At First It Was A Rumour

by Neil, 20 March 2008

Somewhere in Canary Wharf a chap in a three button single breasted Boss suit whispers to a colleague, wearing a double breasted Armani suit. “I say, I was having a drink at lunch with old Pongo. He said he knows someone who works as an accountant at HBOSH who told him that HBOSH is bust.”

Armani suited chap says, “If HBOSH is bust then their shares will fall and we can sell short and clean up”.

And that is just what three button single breasted Boss suit chap and double breasted Armani chap did.

These two chaps acted on inside information to trade in shares.

Unofficial information has to start somewhere. Any information about a company that is not a public announcement has to come from people either inside the company or from their associated advisors. That makes it inside information and trading on inside information is illegal.
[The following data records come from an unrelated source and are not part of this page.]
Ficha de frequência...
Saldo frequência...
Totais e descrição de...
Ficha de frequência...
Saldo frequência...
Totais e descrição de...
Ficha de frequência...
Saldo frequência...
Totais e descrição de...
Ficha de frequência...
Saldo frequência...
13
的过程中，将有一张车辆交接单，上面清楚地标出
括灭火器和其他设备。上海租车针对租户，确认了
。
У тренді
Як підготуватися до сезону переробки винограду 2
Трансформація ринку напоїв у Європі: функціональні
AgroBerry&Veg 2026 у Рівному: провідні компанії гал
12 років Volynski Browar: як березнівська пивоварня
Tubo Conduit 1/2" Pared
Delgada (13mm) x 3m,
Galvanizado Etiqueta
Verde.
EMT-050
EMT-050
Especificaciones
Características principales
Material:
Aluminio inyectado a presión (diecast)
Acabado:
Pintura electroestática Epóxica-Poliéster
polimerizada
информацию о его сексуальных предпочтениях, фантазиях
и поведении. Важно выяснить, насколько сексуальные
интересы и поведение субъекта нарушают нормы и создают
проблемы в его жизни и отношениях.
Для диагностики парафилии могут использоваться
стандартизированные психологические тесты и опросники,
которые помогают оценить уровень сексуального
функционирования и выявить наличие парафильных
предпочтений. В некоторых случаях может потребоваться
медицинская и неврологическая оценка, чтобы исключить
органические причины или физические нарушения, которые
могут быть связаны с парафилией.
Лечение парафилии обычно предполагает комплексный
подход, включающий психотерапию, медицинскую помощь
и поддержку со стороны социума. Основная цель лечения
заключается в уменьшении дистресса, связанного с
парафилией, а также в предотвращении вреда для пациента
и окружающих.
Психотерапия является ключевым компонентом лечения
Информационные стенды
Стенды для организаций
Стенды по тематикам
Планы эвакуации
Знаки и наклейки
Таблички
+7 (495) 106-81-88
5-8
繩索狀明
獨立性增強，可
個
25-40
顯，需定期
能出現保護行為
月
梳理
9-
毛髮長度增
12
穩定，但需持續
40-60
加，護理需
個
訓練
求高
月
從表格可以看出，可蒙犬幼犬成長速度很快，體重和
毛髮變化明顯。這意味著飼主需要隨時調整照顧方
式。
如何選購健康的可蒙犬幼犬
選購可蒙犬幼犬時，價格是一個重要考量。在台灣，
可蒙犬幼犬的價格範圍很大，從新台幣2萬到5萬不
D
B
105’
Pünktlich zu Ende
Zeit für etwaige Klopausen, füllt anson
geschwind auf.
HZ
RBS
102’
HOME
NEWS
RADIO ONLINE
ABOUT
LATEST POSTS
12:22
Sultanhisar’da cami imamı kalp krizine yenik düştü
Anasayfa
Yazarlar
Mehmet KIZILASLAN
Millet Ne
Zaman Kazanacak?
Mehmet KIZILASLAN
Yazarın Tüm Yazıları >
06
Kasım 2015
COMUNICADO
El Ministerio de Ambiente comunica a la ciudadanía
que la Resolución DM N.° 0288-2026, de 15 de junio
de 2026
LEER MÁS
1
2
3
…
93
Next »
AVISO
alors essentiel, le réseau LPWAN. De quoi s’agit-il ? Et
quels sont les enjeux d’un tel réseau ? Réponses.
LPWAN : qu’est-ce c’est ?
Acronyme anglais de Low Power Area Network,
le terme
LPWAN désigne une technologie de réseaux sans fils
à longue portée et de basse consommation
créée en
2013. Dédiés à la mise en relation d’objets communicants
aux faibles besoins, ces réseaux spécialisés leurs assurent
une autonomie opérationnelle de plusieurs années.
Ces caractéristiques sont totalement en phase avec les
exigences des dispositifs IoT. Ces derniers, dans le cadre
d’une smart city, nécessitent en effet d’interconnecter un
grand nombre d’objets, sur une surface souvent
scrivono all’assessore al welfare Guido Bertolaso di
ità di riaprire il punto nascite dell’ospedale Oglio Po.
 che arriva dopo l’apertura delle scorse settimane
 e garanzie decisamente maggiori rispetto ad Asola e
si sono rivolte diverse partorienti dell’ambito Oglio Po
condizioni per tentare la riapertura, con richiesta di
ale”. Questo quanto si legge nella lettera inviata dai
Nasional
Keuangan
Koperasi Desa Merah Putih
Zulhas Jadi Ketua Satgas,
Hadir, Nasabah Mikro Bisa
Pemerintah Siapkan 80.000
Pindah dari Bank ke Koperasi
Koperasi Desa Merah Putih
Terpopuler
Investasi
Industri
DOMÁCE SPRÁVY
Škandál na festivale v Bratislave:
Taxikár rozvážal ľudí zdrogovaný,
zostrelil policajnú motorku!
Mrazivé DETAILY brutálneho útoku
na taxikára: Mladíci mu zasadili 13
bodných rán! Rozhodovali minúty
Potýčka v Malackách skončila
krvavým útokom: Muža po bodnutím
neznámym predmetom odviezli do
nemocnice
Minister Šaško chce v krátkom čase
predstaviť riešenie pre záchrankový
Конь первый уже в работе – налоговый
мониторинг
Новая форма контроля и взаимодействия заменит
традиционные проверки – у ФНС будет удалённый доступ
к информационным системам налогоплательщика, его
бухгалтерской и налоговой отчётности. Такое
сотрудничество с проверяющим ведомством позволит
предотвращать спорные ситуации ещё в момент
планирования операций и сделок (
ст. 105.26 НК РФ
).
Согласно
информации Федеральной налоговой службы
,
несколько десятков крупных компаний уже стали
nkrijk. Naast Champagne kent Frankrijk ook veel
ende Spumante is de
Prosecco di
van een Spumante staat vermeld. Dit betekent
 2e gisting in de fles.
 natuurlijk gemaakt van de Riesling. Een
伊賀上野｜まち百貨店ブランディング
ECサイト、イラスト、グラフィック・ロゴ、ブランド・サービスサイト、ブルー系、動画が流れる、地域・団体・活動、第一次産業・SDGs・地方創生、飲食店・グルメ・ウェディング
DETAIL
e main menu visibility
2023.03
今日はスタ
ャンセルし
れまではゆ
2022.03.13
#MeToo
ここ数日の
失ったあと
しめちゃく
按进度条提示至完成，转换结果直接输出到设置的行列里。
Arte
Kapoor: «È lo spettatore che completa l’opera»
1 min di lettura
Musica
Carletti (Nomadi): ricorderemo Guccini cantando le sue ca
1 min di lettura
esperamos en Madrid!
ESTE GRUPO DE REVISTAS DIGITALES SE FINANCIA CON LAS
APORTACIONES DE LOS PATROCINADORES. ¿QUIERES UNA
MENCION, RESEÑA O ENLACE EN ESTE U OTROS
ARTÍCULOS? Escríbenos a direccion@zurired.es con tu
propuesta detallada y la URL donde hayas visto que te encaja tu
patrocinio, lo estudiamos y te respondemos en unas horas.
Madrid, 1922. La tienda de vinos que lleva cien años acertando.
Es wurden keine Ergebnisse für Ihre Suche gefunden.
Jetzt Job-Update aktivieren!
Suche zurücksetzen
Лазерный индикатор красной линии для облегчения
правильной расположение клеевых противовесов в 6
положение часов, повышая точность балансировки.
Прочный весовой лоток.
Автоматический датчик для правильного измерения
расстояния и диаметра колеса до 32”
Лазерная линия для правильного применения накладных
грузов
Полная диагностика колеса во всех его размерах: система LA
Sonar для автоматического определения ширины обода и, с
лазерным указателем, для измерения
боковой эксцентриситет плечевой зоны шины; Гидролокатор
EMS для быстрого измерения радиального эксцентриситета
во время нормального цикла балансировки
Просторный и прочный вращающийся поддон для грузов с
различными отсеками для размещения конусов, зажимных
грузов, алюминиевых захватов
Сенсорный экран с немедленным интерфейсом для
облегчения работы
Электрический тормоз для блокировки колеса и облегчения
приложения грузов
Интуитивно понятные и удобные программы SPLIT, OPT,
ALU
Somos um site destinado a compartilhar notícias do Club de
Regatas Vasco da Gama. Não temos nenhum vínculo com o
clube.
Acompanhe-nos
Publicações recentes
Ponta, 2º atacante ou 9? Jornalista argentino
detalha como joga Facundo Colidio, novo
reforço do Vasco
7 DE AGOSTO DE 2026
What is the legality of acting on information you thought was inside information but was just a load of cockamamie airy fairy fantasy? Can Armani suited chap be prosecuted for insider trading?

And what is to be done with the whole rotten edifice of parasitic financial trading?

Sure, in a capitalist system there is a place for raising funds for worthwhile, and not so worthwhile, enterprises. But most trading is just parasitic that benefits no-one bar the traders involved.

Comments

  1. Lynne T

    It’s insider trading if the person disclosing the information is senior enough to know details that, when made public, will affect the price of a publicly traded company’s shares — usually an officer of the company, and therefore under a pretty high fiduciary trust. If it’s a lower down who happens to overhear a bit of information and they pass it on, they are tipsters and the recipient a tippee. And both are subject to regulatory sanctions and penalties. The fact that they got the facts wrong and didn’t profit may not be as important as any damage that may have been sustained by the company that was the subject of the rumour.

  2. dirigible

    I thought they were shorting, not insider trading?

    Also, it’s single-buttoned this season.

  3. Barbara Meinhoff

    I did read a gloating article in a financial tip sheet (work purposes, you understand), that made the following gloating claim:

    “Capitalism is designed to part fools from their money”

    The writer was a libertarian Ron Paul fan and actually seemed proud that capitalist market systems had these little crises as he had mystical market knowledge that meant the wise investors would be saved whilst the foolish hoi polloi (small time investors and the like) would be cleaned out.